At the press conference, Nvidia talked about two other tools designed to harness this power for self-driving cars:
DriveWorks is a set of software tools and libraries to develop and test the hardware and software for autonomous vehicles. Nvidia demonstrated how to use DriveWorks in a vehicle to take the output from four LIDARs and six cameras to figure out how the car is moving in space, detect objects around it, and plot a safe course.
Finally there's DriveNet, Nvidia's reference neural network. Huang went into lots of detail on how Nvidia trained DriveNet using data from ImageNet and Daimler to teach it how to detect objects and classify all of the pixels associated with each object in order to recognize multiple objects. It then retained the model "overnight" using a more challenging data set from Audi (for example, driving in the snow when the lanes and other cars are not clearly visible) and it was able to recognize objects that were difficult to see with the human eye.
This ability to continually refine the models over time will be critical. Cars will leave the lots with superhuman capabilities, Huang said, but as they encounter new situations they do not recognize, they will send the data up to the cloud, where it will be used to retrain models, which will be pushed back down to all vehicles making them smarter and safer. "There's so much more to do. Not only do we want to recognize objects, we want to recognize circumstances," Huang said. "You are now using compute, which is relatively cheap, as opposed to engineering time." Digital assistants such as Apple's Siri, Google Now and Microsoft Cortana have become much more powerful over time by using this same technique.
Audi, BMW, Daimler, Fanuc, Ford, AI-start-up Preferred Networks, Toyota and robotics company ZMP (which is trying to develop autonomous taxis in time for the Olympics in Japan) are all using Nvidia's deep-learning technology. The DRIVE PX 2 will be available in the fourth quarter and Volvo plans to install it in 100 cars starting in 2017 as part of a trial of autonomous driving in Göteborg, Sweden.
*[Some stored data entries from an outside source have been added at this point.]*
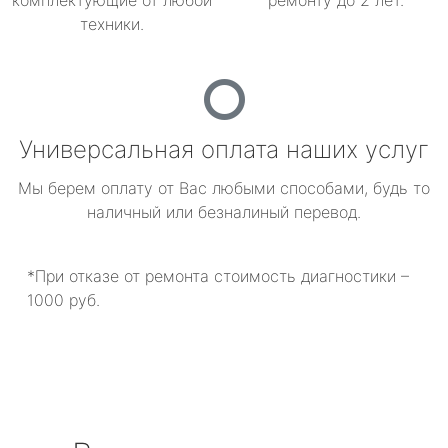
комплектующие от любой
ремонту до 2 лет.
техники.
Универсальная оплата наших услуг
Мы берем оплату от Вас любыми способами, будь то
наличный или безналиный перевод.
*При отказе от ремонта стоимость диагностики –
1000 руб.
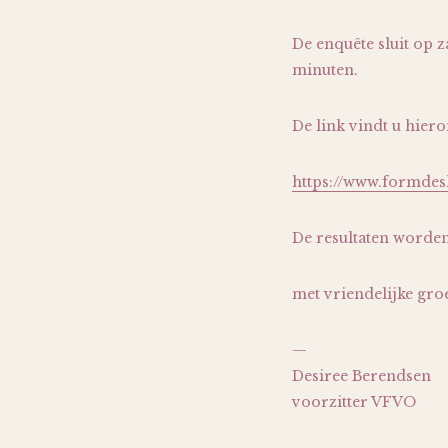
De enquête sluit op z
minuten.
De link vindt u hier
https://www.formdes
De resultaten worde
met vriendelijke groe
—
Desiree
Berendsen
voorzitter VFVO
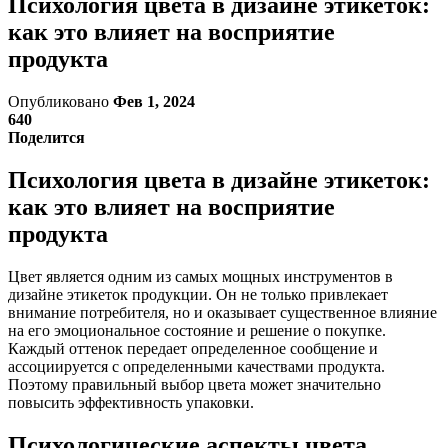
Психология цвета в дизайне этикеток:
как это влияет на восприятие
продукта
Опубликовано
Фев 1, 2024
640
Поделится
Психология цвета в дизайне этикеток:
как это влияет на восприятие
продукта
Цвет является одним из самых мощных инструментов в
дизайне этикеток продукции. Он не только привлекает
внимание потребителя, но и оказывает существенное влияние
на его эмоциональное состояние и решение о покупке.
Каждый оттенок передает определенное сообщение и
ассоциируется с определенными качествами продукта.
Поэтому правильный выбор цвета может значительно
повысить эффективность упаковки.
Психологические аспекты цвета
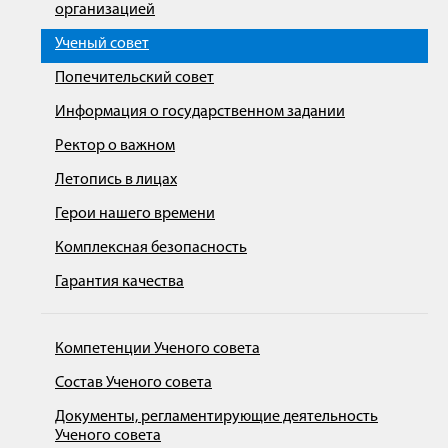
организацией
Ученый совет
Попечительский совет
Информация о государственном задании
Ректор о важном
Летопись в лицах
Герои нашего времени
Комплексная безопасность
Гарантия качества
Компетенции Ученого совета
Состав Ученого совета
Документы, регламентирующие деятельность
Ученого совета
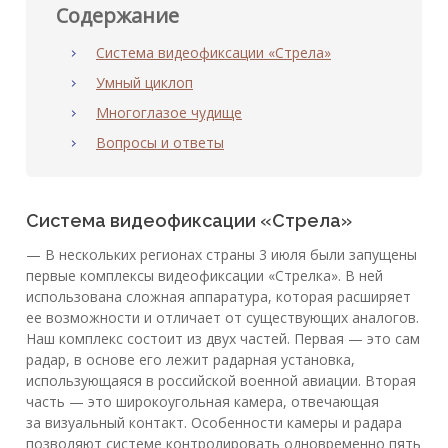
Содержание
Система видеофиксации «Стрела»
Умный циклоп
Многоглазое чудище
Вопросы и ответы
Система видеофиксации «Стрела»
— В нескольких регионах страны 3 июля были запущены
первые комплексы видеофиксации «Стрелка». В ней
использована сложная аппаратура, которая расширяет
ее возможности и отличает от существующих аналогов.
Наш комплекс состоит из двух частей. Первая — это сам
радар, в основе его лежит радарная установка,
использующаяся в российской военной авиации. Вторая
часть — это широкоугольная камера, отвечающая
за визуальный контакт. Особенности камеры и радара
позволяют системе контролировать одновременно пять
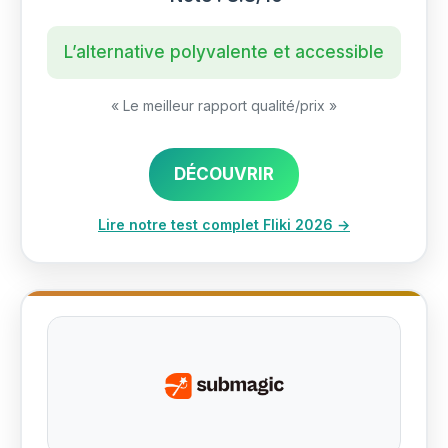
L’alternative polyvalente et accessible
« Le meilleur rapport qualité/prix »
DÉCOUVRIR
Lire notre test complet Fliki 2026 →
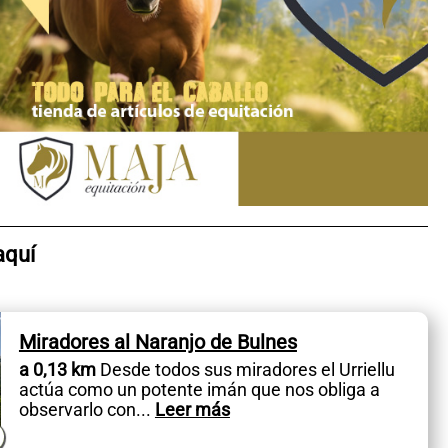
aquí
Miradores al Naranjo de Bulnes
a 0,13 km
Desde todos sus miradores el Urriellu
actúa como un potente imán que nos obliga a
observarlo con
...
Leer más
Although the rumored Ford and Google partnership failed to materialize, there were many other autonomous driving announces in Las Vegas this week. Mercedes announced that its new E-Class, set to debut at the Detroit Auto Show in a few days, will be the first "standard-production vehicle" authorized for autonomous driving on public roads in Nevada (some Tesla Model S sedans already have self-driving capabilities). Kia said it is also set to begin testing in Nevada using a Soul EV with a collection of ADAS (Advanced Driver Assistance Systems) technology that is part of its DRIVE WISE plan to make its cars partially autonomous by 2020 and fully-autonomous by 2030. Chevrolet, Ford and Toyota also talked about ongoing development of self-driving cars.
BlackBerry's QNX subsidiary announced a new platform designed to make it easier for carmakers to add ADAS features. Finally start-up Quanergy demonstrated a prototype solid-state LIDAR system that it claims will slash the cost of these 360-degree sensors from $70,000 to $1,000 per car when it reaches volume production in 2017.